--- INPUT RECORDS Enclosed Below ---

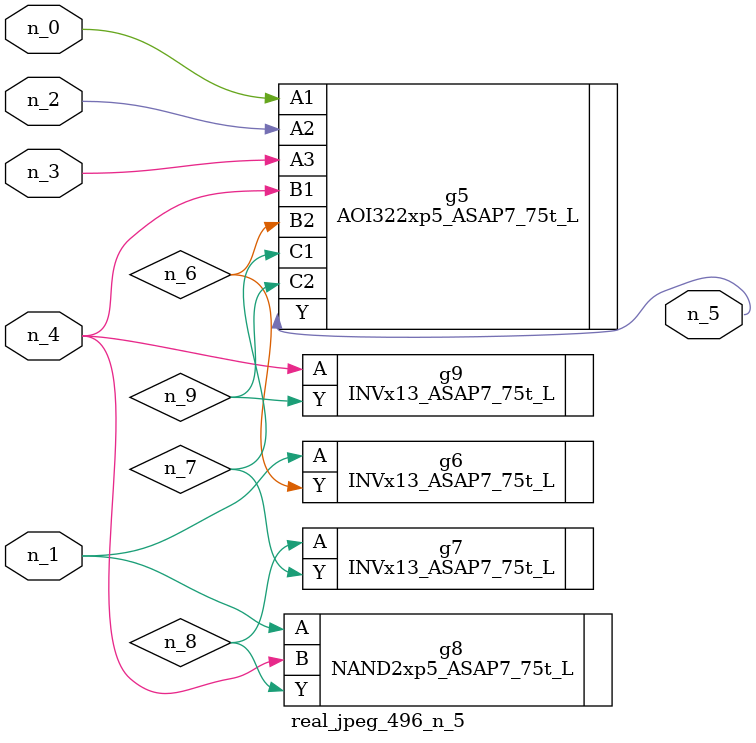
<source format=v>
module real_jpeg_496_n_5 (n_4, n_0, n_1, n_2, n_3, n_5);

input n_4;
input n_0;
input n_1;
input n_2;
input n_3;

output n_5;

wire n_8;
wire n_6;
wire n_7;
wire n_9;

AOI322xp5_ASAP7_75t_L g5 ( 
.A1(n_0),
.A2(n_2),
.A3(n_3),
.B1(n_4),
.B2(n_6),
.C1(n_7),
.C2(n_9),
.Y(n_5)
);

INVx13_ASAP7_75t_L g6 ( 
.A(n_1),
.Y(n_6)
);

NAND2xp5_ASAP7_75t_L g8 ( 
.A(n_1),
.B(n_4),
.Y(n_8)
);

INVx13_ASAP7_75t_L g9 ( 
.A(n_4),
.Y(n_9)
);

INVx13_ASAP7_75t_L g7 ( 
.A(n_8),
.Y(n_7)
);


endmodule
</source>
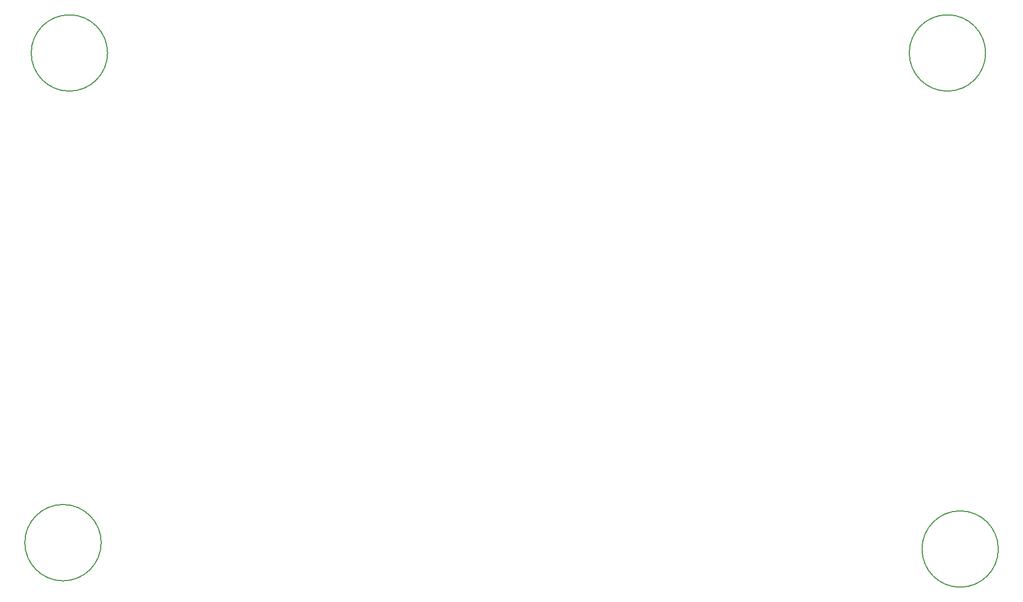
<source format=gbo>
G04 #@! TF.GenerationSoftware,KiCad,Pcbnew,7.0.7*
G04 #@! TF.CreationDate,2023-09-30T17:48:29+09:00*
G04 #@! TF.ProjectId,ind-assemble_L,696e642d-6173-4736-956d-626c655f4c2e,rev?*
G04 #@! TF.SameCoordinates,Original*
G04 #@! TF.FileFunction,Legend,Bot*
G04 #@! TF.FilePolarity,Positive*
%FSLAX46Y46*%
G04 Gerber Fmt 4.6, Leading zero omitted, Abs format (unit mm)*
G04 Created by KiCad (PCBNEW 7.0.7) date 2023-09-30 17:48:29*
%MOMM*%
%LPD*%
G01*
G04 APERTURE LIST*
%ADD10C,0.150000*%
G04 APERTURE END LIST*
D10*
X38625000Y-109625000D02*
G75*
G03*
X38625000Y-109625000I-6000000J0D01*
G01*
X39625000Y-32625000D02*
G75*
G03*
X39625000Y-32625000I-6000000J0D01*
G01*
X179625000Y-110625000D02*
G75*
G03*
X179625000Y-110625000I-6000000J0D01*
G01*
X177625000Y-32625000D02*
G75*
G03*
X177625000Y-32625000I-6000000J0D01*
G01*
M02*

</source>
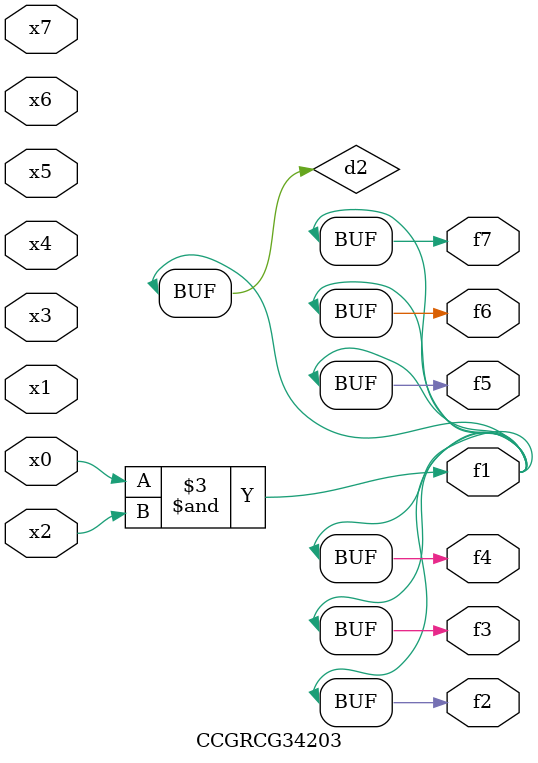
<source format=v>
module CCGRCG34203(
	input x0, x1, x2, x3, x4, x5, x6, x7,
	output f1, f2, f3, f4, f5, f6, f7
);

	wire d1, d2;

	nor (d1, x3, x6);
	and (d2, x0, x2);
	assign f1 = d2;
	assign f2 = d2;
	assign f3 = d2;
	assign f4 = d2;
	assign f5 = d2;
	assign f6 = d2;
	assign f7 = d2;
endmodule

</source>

--- End of Enclosed INPUT RECORDS ---

PROBLEM TO SOLVE
The string "APERTURE" may appear in the lines of the records above. State how many lines contain it, with no other words.

OUTPUT OF THE EXERCISE
2